Labor has opened the door to allowing dissenting Aboriginal leaders to formally break from the voice’s majority-backed advice, as Indigenous Australians Minister Linda Burney declares “different views and opinions are a good thing”.

Ms Burney on Wednesday would not rule out the suggestion by Indigenous leader and Yes campaigner Noel Pearson that the body be designed so “dissenting voices (are) formally allowed”, in line with how parliamentary committees were run.

Yes: before that, they were adamant that the “Voice” would be a groupthink exercise. Now they’re acting as if allowing different opinions is some kind of massive concession. Do these people really ever listen to themselves?

Other key Voice campaigners, though, are adamant that it’s an echo-chamber, or nothing.

Constitutional experts George Williams and Greg Craven say the influence of the advisory body could be undermined if it presented various views on the same issue […]

Professor Craven said if dissenting views were allowed, they would need to be constrained or kept to a certain length.

In other words, Aboriginal people in remote communities can shut up and do as the Big Men and box-tickers in the cities and universities tell them.

Aboriginal people, though, as not so keen on being treated as a lumpen mass. As if a blond, blue-eyed “indigenous” activist in inner Melbourne has anything to do with brutalised Aboriginal women and children in town camps in the Top End.

Worse, the idea that Aboriginal people have no voice now is patronising and insulting.
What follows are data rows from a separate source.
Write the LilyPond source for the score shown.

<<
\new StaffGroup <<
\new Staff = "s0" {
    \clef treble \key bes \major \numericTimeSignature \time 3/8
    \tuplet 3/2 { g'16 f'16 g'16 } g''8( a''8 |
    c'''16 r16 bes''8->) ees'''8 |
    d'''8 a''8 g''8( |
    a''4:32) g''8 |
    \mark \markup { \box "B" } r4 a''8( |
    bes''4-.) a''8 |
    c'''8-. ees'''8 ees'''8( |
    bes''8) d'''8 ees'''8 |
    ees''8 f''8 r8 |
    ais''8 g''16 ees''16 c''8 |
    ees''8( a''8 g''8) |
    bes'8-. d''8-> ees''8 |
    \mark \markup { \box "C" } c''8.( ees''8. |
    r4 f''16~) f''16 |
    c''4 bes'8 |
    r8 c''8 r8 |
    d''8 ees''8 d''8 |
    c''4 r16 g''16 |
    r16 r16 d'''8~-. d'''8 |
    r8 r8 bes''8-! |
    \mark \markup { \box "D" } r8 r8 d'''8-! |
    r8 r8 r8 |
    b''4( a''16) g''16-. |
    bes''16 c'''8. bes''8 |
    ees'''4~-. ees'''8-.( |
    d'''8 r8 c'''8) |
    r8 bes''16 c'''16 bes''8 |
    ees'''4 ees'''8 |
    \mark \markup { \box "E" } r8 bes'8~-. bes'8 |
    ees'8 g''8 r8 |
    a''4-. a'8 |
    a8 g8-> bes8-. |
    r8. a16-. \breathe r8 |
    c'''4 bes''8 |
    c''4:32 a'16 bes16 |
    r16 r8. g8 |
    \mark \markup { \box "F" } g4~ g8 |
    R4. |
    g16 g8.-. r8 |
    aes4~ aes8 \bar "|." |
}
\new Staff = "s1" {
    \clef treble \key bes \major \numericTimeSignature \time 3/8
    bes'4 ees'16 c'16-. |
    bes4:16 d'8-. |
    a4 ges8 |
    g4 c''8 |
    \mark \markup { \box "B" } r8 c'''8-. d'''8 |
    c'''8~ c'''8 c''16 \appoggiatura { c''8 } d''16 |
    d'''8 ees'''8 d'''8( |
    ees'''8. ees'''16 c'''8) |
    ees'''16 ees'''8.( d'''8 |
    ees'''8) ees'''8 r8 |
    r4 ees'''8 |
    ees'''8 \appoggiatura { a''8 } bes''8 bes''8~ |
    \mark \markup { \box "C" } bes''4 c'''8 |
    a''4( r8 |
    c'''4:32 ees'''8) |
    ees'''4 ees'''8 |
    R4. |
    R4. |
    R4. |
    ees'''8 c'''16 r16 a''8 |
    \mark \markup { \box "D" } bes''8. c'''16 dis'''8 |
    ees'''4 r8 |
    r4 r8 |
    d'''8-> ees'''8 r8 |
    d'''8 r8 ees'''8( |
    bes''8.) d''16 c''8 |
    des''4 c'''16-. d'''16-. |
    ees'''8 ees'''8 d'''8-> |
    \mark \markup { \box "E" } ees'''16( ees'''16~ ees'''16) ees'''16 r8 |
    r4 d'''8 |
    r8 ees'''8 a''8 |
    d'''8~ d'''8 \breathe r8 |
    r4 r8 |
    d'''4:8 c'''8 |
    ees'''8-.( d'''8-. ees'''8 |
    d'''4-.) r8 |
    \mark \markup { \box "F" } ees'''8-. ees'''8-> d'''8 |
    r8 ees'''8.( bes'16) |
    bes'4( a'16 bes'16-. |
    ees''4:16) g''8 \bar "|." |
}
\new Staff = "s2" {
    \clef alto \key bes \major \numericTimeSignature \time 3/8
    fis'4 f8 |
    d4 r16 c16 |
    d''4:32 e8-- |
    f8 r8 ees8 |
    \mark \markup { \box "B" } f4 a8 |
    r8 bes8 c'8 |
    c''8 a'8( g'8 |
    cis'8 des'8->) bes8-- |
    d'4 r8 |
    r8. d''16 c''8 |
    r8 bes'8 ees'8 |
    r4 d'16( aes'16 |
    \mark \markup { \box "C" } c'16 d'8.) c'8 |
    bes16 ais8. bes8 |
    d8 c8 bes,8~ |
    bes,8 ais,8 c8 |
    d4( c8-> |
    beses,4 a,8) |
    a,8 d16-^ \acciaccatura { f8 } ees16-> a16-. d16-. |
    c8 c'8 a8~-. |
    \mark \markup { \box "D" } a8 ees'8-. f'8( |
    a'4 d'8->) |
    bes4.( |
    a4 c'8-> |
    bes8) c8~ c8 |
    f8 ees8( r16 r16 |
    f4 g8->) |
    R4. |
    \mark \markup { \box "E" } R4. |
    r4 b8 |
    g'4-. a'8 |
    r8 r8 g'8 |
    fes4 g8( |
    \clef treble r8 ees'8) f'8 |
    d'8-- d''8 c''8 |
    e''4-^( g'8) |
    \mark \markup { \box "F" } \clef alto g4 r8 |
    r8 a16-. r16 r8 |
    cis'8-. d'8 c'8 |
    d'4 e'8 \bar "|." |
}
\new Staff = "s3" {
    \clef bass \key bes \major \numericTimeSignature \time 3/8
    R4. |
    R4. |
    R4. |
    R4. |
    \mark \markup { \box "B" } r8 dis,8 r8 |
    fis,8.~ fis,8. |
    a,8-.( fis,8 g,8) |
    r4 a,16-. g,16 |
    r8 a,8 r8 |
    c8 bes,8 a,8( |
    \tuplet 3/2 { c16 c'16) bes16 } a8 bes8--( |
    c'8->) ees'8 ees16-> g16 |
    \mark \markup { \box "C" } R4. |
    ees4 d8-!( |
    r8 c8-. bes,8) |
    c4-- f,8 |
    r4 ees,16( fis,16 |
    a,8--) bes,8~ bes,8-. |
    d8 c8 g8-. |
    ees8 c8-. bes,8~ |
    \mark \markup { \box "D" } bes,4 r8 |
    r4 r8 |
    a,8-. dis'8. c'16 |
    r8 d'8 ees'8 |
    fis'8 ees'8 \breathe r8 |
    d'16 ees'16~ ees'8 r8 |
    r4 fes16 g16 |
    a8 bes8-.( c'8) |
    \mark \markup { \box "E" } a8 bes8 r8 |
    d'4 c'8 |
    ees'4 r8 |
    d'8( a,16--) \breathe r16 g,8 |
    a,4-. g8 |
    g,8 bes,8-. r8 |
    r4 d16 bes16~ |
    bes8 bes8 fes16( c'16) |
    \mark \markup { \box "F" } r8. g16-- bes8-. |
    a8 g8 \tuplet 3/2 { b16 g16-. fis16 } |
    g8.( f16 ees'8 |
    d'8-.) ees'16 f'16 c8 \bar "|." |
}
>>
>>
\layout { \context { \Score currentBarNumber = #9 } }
Opposition Indigenous Australians spokeswoman Jacinta Nampijinpa Price said it was wrong to think one body could represent the views of all Aboriginal people.

“We have the ability to speak and disagree right now, just like all other Australians, we don’t need a voice to allow that,” she said of Mr Pearson’s proposal.

The Australian

Nampinjinpa Price’s fellow “No” campaigner, Warren Mundine, is also taking issue with the victim mentality of the Aboriginal Industry.

Indigenous leader Nyunggai Warren Mundine has condemned a recommendation of Victoria’s Indigenous “truth telling” commission that would require the state’s police commissioner to have an understanding of the “role of Victoria Police in the dispossession, murder and assimilation of First Peoples”, accusing the Yoorrook Justice Commission of having a “grievance and victim approach”.

The prominent opponent of an Indigenous voice to parliament was also critical of the commission’s focus on incarceration rates, saying it should target crime reduction instead […]

Mr Mundine said that while Indigenous Australians were over-represented in prisons, “most of us are not incarcerated; we don’t have problems with the police; we get on with our lives”.

The Australian

Next thing you know, Mundine will be saying such offensive things as that Aboriginal Australians are Australians like any other, and perfectly capable of taking responsibility for their own lives, and thriving. As most indeed are.

If we allow that sort of heretical thinking, then where will the white, box-ticking activists be? They’ll have to get real jobs and get off the public tit! The horror!